Nine-year ICC title drought

India’s record in bilateral play in the last several years has been exemplary, but they have been less than behemothian in multi-team competitions. Not since 2013 and the Champions Trophy in England has an Indian captain hoisted an ICC title, Kohli’s entire captaincy career flying by without any meaningful silverware. Rohit, therefore, embarks on a mission to correct that anomaly, confident that his side has what it takes to cross the finish line while being acutely aware that Indian teams of different hues haven’t been able to fulfil the expectations of their die-hard fans for nine years now.

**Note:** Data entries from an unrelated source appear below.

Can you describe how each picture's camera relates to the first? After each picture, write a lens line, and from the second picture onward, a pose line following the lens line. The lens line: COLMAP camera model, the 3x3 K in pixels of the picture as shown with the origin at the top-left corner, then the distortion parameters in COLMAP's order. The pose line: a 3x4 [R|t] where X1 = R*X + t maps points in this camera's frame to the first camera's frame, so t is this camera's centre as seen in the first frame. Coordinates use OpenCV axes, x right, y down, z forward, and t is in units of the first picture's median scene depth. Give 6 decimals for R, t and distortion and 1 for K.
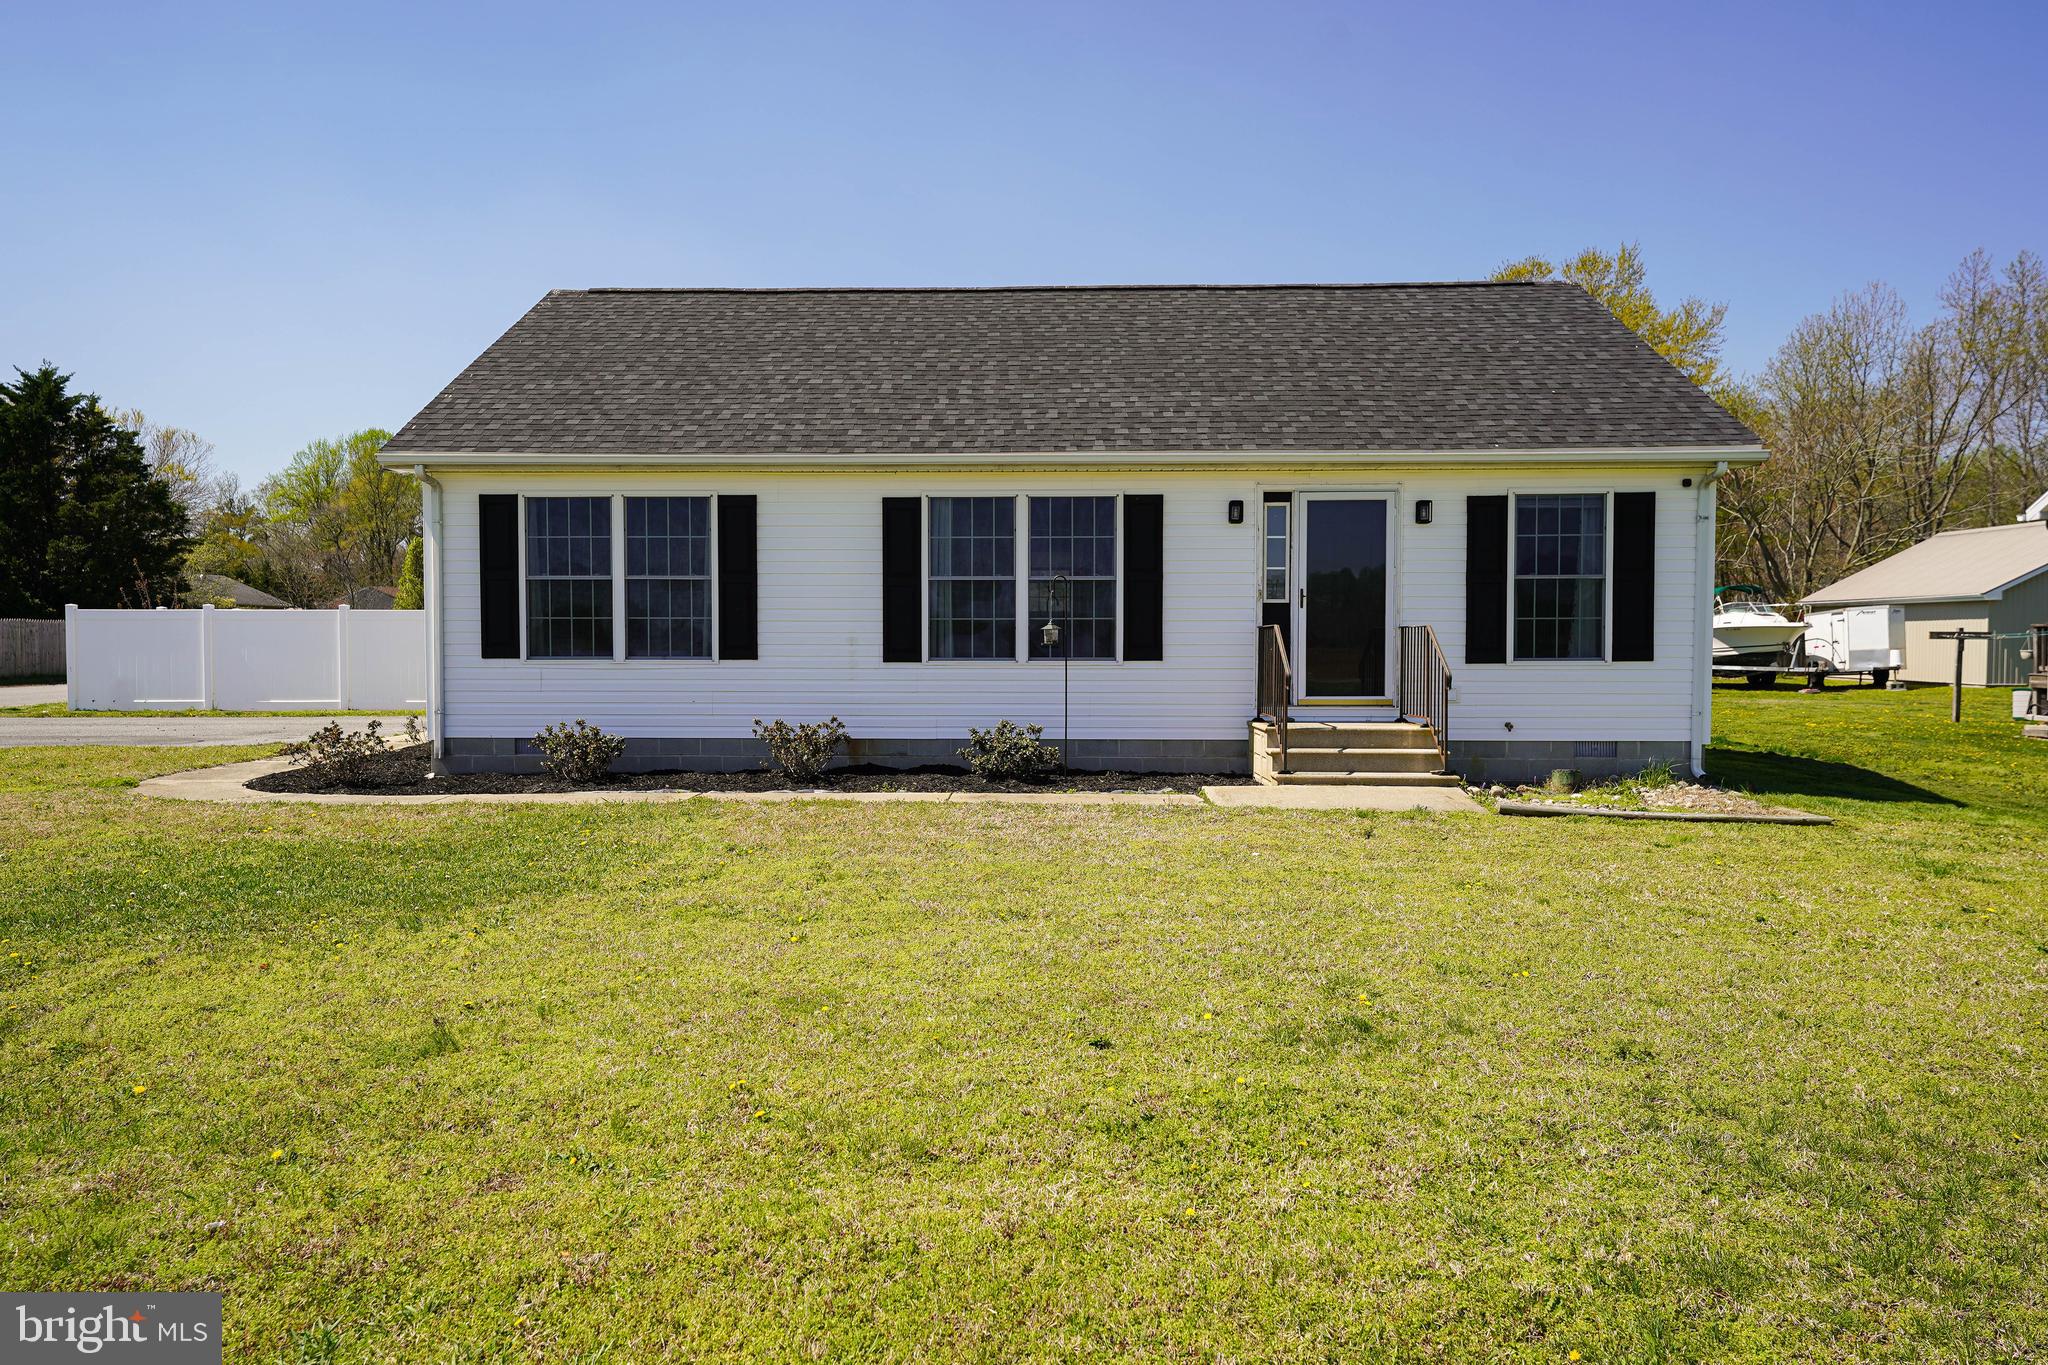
lens RADIAL K [[1365.0, 0, 1024.0], [0, 1365.0, 682.5], [0, 0, 1]] dist [0.024907, 0.001028]
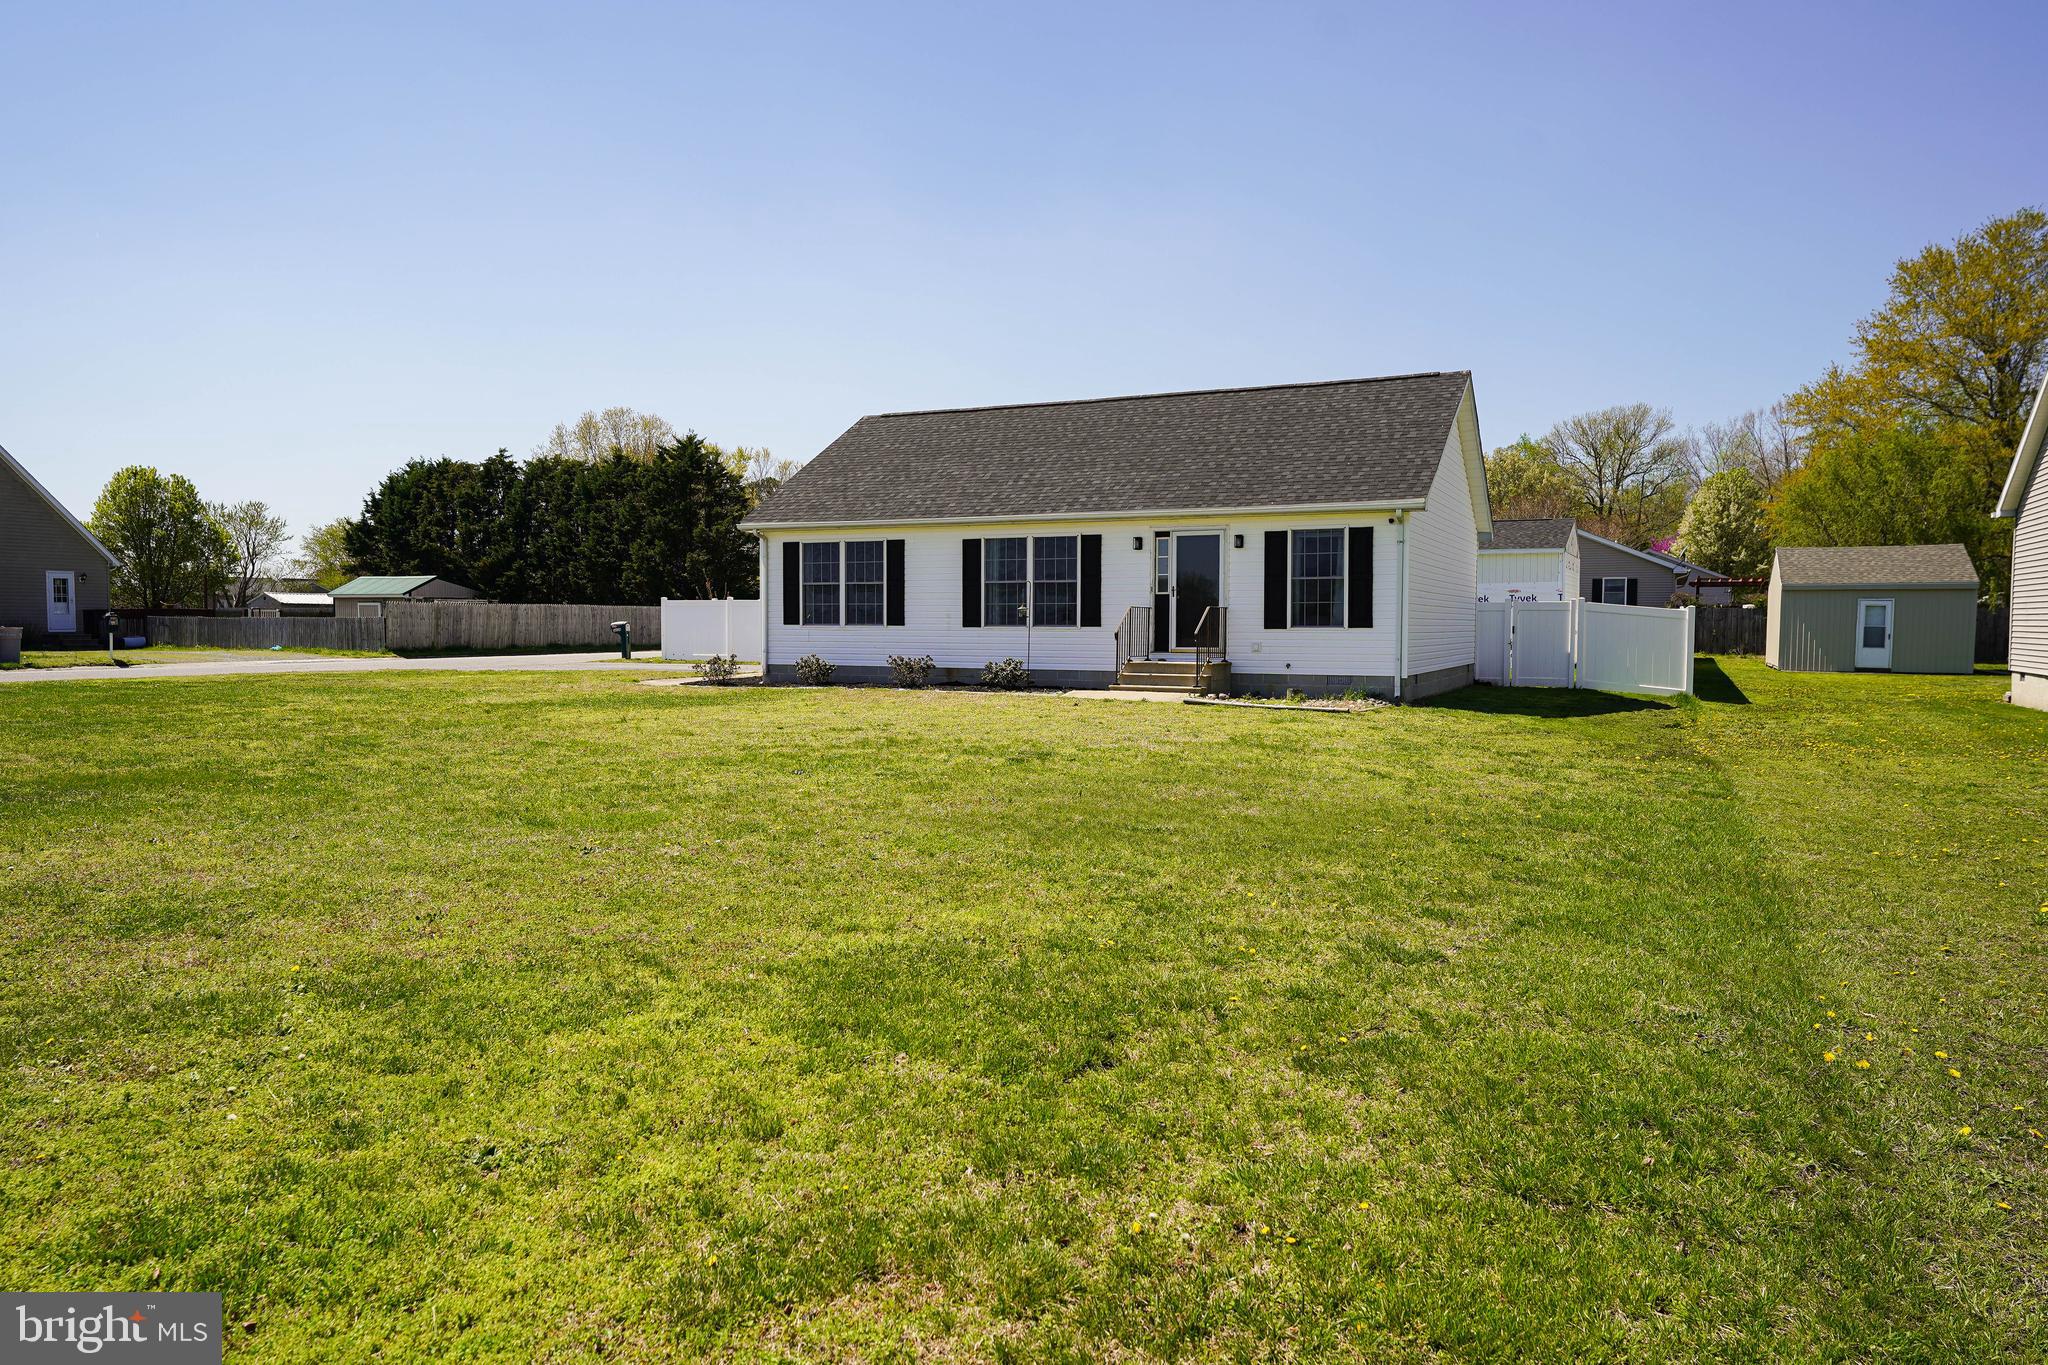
lens RADIAL K [[1365.0, 0, 1024.0], [0, 1365.0, 682.5], [0, 0, 1]] dist [0.024907, 0.001028]
pose [[0.917428, 0.019513, -0.397423, 0.714941], [-0.015467, 0.999791, 0.013383, 0.034298], [0.397601, -0.006131, 0.917538, -0.681054]]
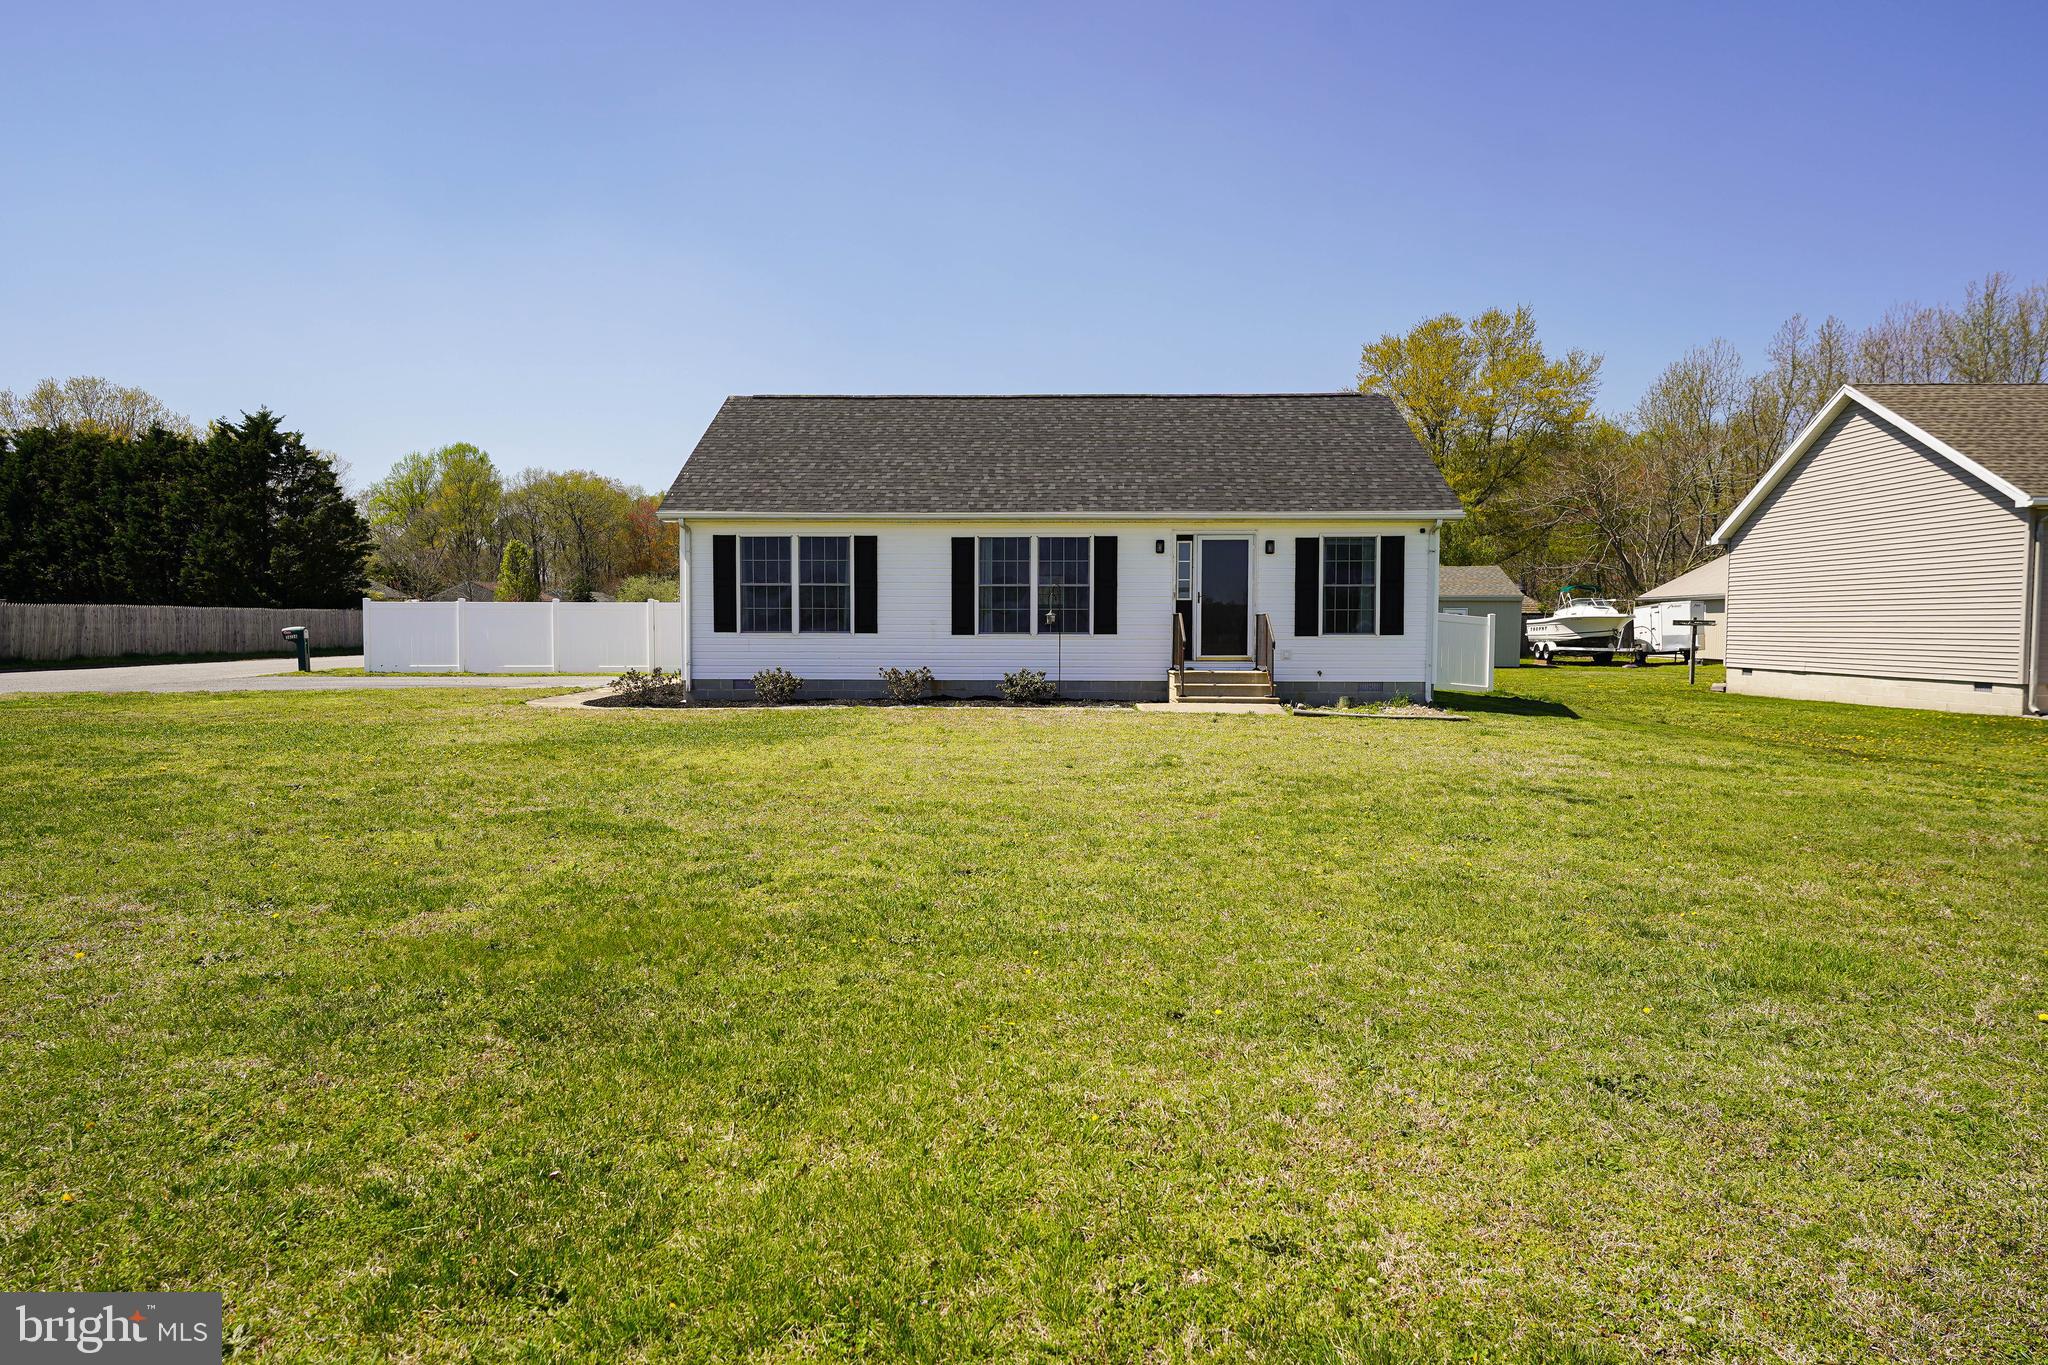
lens RADIAL K [[1236.3, 0, 1024.0], [0, 1236.3, 682.5], [0, 0, 1]] dist [0.005903, 0.001399]
pose [[0.999996, 0.002183, -0.002003, -0.010433], [-0.002158, 0.999922, 0.012330, 0.024931], [0.002030, -0.012325, 0.999922, -0.528449]]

Also read: T20 World Cup: India vs Pakistan: It’s a challenge not pressure, says Rohit

Creative scriptwriters might label Sunday’s showdown against Pakistan at the magnificent MCG as ‘repeat or revenge,’ alluding to the result of their last T20 World Cup clash, which Pakistan lorded by 10 wickets. Such hyperbole, however, is unlikely to touch either side. No matter what the other considerations might be and irrespective of how the political climate might line up, cricketers from India and Pakistan have always shared a fabulous relationship bound together by genuine admiration and affection for each other and mutual respect that only one sportsman can show another. There may no longer be thick friendships in rival camps, like between Gundappa Viswanath and Wasim Raja, say, but that’s more a sign of the times when players are seldom friends with their own teammates, let alone with the opposition.

Eventually, though, it will boil down not just to who is hungrier or has the greater will to win, but who executes their skills better. The heart might beat for India, but the mind sounds a caution – wait and watch.